TO-DO ITEM:
Return, unchanged, every line starting at the one with "X55231682Y-50216618D01*" and running through the last line of the material below, with nothing else added.

START RECORD EXTRACTS

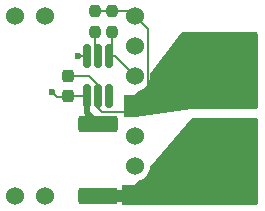
<source format=gbr>
%TF.GenerationSoftware,KiCad,Pcbnew,8.0.9-8.0.9-0~ubuntu22.04.1*%
%TF.CreationDate,2025-08-20T20:13:53+09:00*%
%TF.ProjectId,PD-Trigger,50442d54-7269-4676-9765-722e6b696361,rev?*%
%TF.SameCoordinates,Original*%
%TF.FileFunction,Copper,L1,Top*%
%TF.FilePolarity,Positive*%
%FSLAX46Y46*%
G04 Gerber Fmt 4.6, Leading zero omitted, Abs format (unit mm)*
G04 Created by KiCad (PCBNEW 8.0.9-8.0.9-0~ubuntu22.04.1) date 2025-08-20 20:13:53*
%MOMM*%
%LPD*%
G01*
G04 APERTURE LIST*
G04 Aperture macros list*
%AMRoundRect*
0 Rectangle with rounded corners*
0 $1 Rounding radius*
0 $2 $3 $4 $5 $6 $7 $8 $9 X,Y pos of 4 corners*
0 Add a 4 corners polygon primitive as box body*
4,1,4,$2,$3,$4,$5,$6,$7,$8,$9,$2,$3,0*
0 Add four circle primitives for the rounded corners*
1,1,$1+$1,$2,$3*
1,1,$1+$1,$4,$5*
1,1,$1+$1,$6,$7*
1,1,$1+$1,$8,$9*
0 Add four rect primitives between the rounded corners*
20,1,$1+$1,$2,$3,$4,$5,0*
20,1,$1+$1,$4,$5,$6,$7,0*
20,1,$1+$1,$6,$7,$8,$9,0*
20,1,$1+$1,$8,$9,$2,$3,0*%
G04 Aperture macros list end*
%TA.AperFunction,ComponentPad*%
%ADD10C,1.524000*%
%TD*%
%TA.AperFunction,ComponentPad*%
%ADD11RoundRect,1.500000X-1.500000X1.500000X-1.500000X-1.500000X1.500000X-1.500000X1.500000X1.500000X0*%
%TD*%
%TA.AperFunction,ComponentPad*%
%ADD12C,6.000000*%
%TD*%
%TA.AperFunction,SMDPad,CuDef*%
%ADD13RoundRect,0.237500X0.237500X-0.250000X0.237500X0.250000X-0.237500X0.250000X-0.237500X-0.250000X0*%
%TD*%
%TA.AperFunction,SMDPad,CuDef*%
%ADD14RoundRect,0.237500X0.237500X-0.300000X0.237500X0.300000X-0.237500X0.300000X-0.237500X-0.300000X0*%
%TD*%
%TA.AperFunction,SMDPad,CuDef*%
%ADD15RoundRect,0.162500X0.162500X-0.837500X0.162500X0.837500X-0.162500X0.837500X-0.162500X-0.837500X0*%
%TD*%
%TA.AperFunction,SMDPad,CuDef*%
%ADD16RoundRect,0.249999X1.425001X-0.450001X1.425001X0.450001X-1.425001X0.450001X-1.425001X-0.450001X0*%
%TD*%
%TA.AperFunction,ViaPad*%
%ADD17C,0.600000*%
%TD*%
%TA.AperFunction,Conductor*%
%ADD18C,0.200000*%
%TD*%
%TA.AperFunction,Conductor*%
%ADD19C,0.500000*%
%TD*%
%TA.AperFunction,Conductor*%
%ADD20C,1.000000*%
%TD*%
G04 APERTURE END LIST*
D10*
%TO.P,J1,1,VBUS*%
%TO.N,VBUS*%
X53951200Y-52681200D03*
%TO.P,J1,2,D-*%
%TO.N,unconnected-(J1-D--Pad2)*%
X53951200Y-50141200D03*
%TO.P,J1,3,D+*%
%TO.N,unconnected-(J1-D+-Pad3)*%
X53951200Y-47601200D03*
%TO.P,J1,4,GND*%
%TO.N,GND*%
X53951200Y-45061200D03*
%TO.P,J1,5,CC1*%
%TO.N,Net-(J1-CC1)*%
X53951200Y-42521200D03*
%TO.P,J1,6,CC2*%
%TO.N,Net-(J1-CC2)*%
X53951200Y-39981200D03*
%TO.P,J1,7,GND*%
%TO.N,GND*%
X53951200Y-37441200D03*
%TO.P,J1,8*%
%TO.N,N/C*%
X46331200Y-52681200D03*
%TO.P,J1,9*%
X43791200Y-52681200D03*
%TO.P,J1,10*%
X46331200Y-37441200D03*
%TO.P,J1,11*%
X43791200Y-37441200D03*
%TD*%
D11*
%TO.P,J2,1,Pin_1*%
%TO.N,GND*%
X60198000Y-42076000D03*
D12*
%TO.P,J2,2,Pin_2*%
%TO.N,VBUS*%
X60198000Y-49276000D03*
%TD*%
D13*
%TO.P,R3,1*%
%TO.N,Net-(J1-CC2)*%
X50546000Y-38811200D03*
%TO.P,R3,2*%
%TO.N,GND*%
X50546000Y-36986200D03*
%TD*%
D14*
%TO.P,C1,1*%
%TO.N,Net-(U1-VDD)*%
X48260000Y-44245700D03*
%TO.P,C1,2*%
%TO.N,GND*%
X48260000Y-42520700D03*
%TD*%
D15*
%TO.P,U1,1,VDD*%
%TO.N,Net-(U1-VDD)*%
X49834800Y-44246800D03*
%TO.P,U1,2,GND*%
%TO.N,GND*%
X50784800Y-44246800D03*
%TO.P,U1,3,PG*%
%TO.N,unconnected-(U1-PG-Pad3)*%
X51734800Y-44246800D03*
%TO.P,U1,4,CC1*%
%TO.N,Net-(J1-CC1)*%
X51734800Y-40826800D03*
%TO.P,U1,5,CC2*%
%TO.N,Net-(J1-CC2)*%
X50784800Y-40826800D03*
%TO.P,U1,6,CFG*%
%TO.N,Net-(U1-CFG)*%
X49834800Y-40826800D03*
%TD*%
D16*
%TO.P,R1,1*%
%TO.N,VBUS*%
X50800000Y-52679600D03*
%TO.P,R1,2*%
%TO.N,Net-(U1-VDD)*%
X50800000Y-46579600D03*
%TD*%
D13*
%TO.P,R2,1*%
%TO.N,Net-(J1-CC1)*%
X52019200Y-38811200D03*
%TO.P,R2,2*%
%TO.N,GND*%
X52019200Y-36986200D03*
%TD*%
D17*
%TO.N,Net-(J1-CC2)*%
X50784800Y-40826800D03*
%TO.N,Net-(U1-VDD)*%
X46888400Y-43840400D03*
%TO.N,Net-(U1-CFG)*%
X49072800Y-40792400D03*
%TD*%
D18*
%TO.N,Net-(J1-CC1)*%
X53951200Y-42521200D02*
X52256800Y-40826800D01*
X52256800Y-40826800D02*
X51734800Y-40826800D01*
%TO.N,GND*%
X53951200Y-37441200D02*
X55013200Y-38503200D01*
X55013200Y-38503200D02*
X55013200Y-43999200D01*
X55013200Y-43999200D02*
X53951200Y-45061200D01*
%TO.N,Net-(U1-CFG)*%
X49072800Y-40792400D02*
X49800400Y-40792400D01*
X49800400Y-40792400D02*
X49834800Y-40826800D01*
%TO.N,Net-(U1-VDD)*%
X48208100Y-44297600D02*
X48260000Y-44245700D01*
D19*
X49834800Y-45614400D02*
X49834800Y-44246800D01*
D18*
X48260000Y-44245700D02*
X49833700Y-44245700D01*
D19*
X50800000Y-46579600D02*
X49834800Y-45614400D01*
D18*
X46888400Y-43840400D02*
X47345600Y-44297600D01*
X47345600Y-44297600D02*
X48208100Y-44297600D01*
X49833700Y-44245700D02*
X49834800Y-44246800D01*
%TO.N,GND*%
X53432800Y-45579600D02*
X53951200Y-45061200D01*
X53496200Y-36986200D02*
X53951200Y-37441200D01*
X50784800Y-44246800D02*
X50784800Y-45246799D01*
X50784800Y-44246800D02*
X50784800Y-43246801D01*
X50784800Y-43246801D02*
X50058699Y-42520700D01*
X51117601Y-45579600D02*
X53432800Y-45579600D01*
X50546000Y-36986200D02*
X52019200Y-36986200D01*
X50058699Y-42520700D02*
X48260000Y-42520700D01*
X50784800Y-45246799D02*
X51117601Y-45579600D01*
X52019200Y-36986200D02*
X53496200Y-36986200D01*
D20*
%TO.N,VBUS*%
X50800000Y-52679600D02*
X53949600Y-52679600D01*
X53949600Y-52679600D02*
X53951200Y-52681200D01*
D18*
%TO.N,Net-(J1-CC2)*%
X50546000Y-38811200D02*
X50546000Y-40588000D01*
X50546000Y-40588000D02*
X50784800Y-40826800D01*
%TO.N,Net-(J1-CC1)*%
X52019200Y-40542400D02*
X51734800Y-40826800D01*
X52019200Y-38811200D02*
X52019200Y-40542400D01*
%TD*%
%TA.AperFunction,Conductor*%
%TO.N,GND*%
G36*
X64240539Y-38830885D02*
G01*
X64286294Y-38883689D01*
X64297500Y-38935200D01*
X64297500Y-45189600D01*
X64277815Y-45256639D01*
X64225011Y-45302394D01*
X64173500Y-45313600D01*
X58673994Y-45313600D01*
X53958780Y-46023418D01*
X53940321Y-46024800D01*
X53108400Y-46024800D01*
X53041361Y-46005115D01*
X52995606Y-45952311D01*
X52984400Y-45900800D01*
X52984400Y-44218400D01*
X53004085Y-44151361D01*
X53056889Y-44105606D01*
X53108400Y-44094400D01*
X53949599Y-44094400D01*
X53949600Y-44094400D01*
X54169283Y-43797684D01*
X54224990Y-43755522D01*
X54236828Y-43751702D01*
X54384650Y-43712094D01*
X54584862Y-43618734D01*
X54765820Y-43492026D01*
X54922026Y-43335820D01*
X55048734Y-43154862D01*
X55142094Y-42954650D01*
X55199270Y-42741268D01*
X55218523Y-42521200D01*
X55211612Y-42442211D01*
X55225378Y-42373715D01*
X55235472Y-42357637D01*
X57320369Y-39541672D01*
X57824022Y-38861415D01*
X57879734Y-38819249D01*
X57923680Y-38811200D01*
X64173500Y-38811200D01*
X64240539Y-38830885D01*
G37*
%TD.AperFunction*%
%TD*%
%TA.AperFunction,Conductor*%
%TO.N,VBUS*%
G36*
X64240539Y-46095285D02*
G01*
X64286294Y-46148089D01*
X64297500Y-46199600D01*
X64297500Y-53301500D01*
X64277815Y-53368539D01*
X64225011Y-53414294D01*
X64173500Y-53425500D01*
X52956000Y-53425500D01*
X52888961Y-53405815D01*
X52843206Y-53353011D01*
X52832000Y-53301500D01*
X52832000Y-51838400D01*
X52851685Y-51771361D01*
X52904489Y-51725606D01*
X52956000Y-51714400D01*
X53949600Y-51714400D01*
X54219718Y-51398788D01*
X54278260Y-51360658D01*
X54281782Y-51359657D01*
X54354151Y-51340266D01*
X54384640Y-51332097D01*
X54384641Y-51332096D01*
X54384650Y-51332094D01*
X54584862Y-51238734D01*
X54765820Y-51112026D01*
X54922026Y-50955820D01*
X55048734Y-50774862D01*
X55142094Y-50574650D01*
X55199270Y-50361268D01*
X55206232Y-50281684D01*
X55231682Y-50216618D01*
X55235504Y-50211921D01*
X58738480Y-46118972D01*
X58797026Y-46080839D01*
X58832688Y-46075600D01*
X64173500Y-46075600D01*
X64240539Y-46095285D01*
G37*
%TD.AperFunction*%
%TD*%
M02*

</source>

END RECORD EXTRACTS

FINAL ANSWER:
X55231682Y-50216618D01*
X55235504Y-50211921D01*
X58738480Y-46118972D01*
X58797026Y-46080839D01*
X58832688Y-46075600D01*
X64173500Y-46075600D01*
X64240539Y-46095285D01*
G37*
%TD.AperFunction*%
%TD*%
M02*

</source>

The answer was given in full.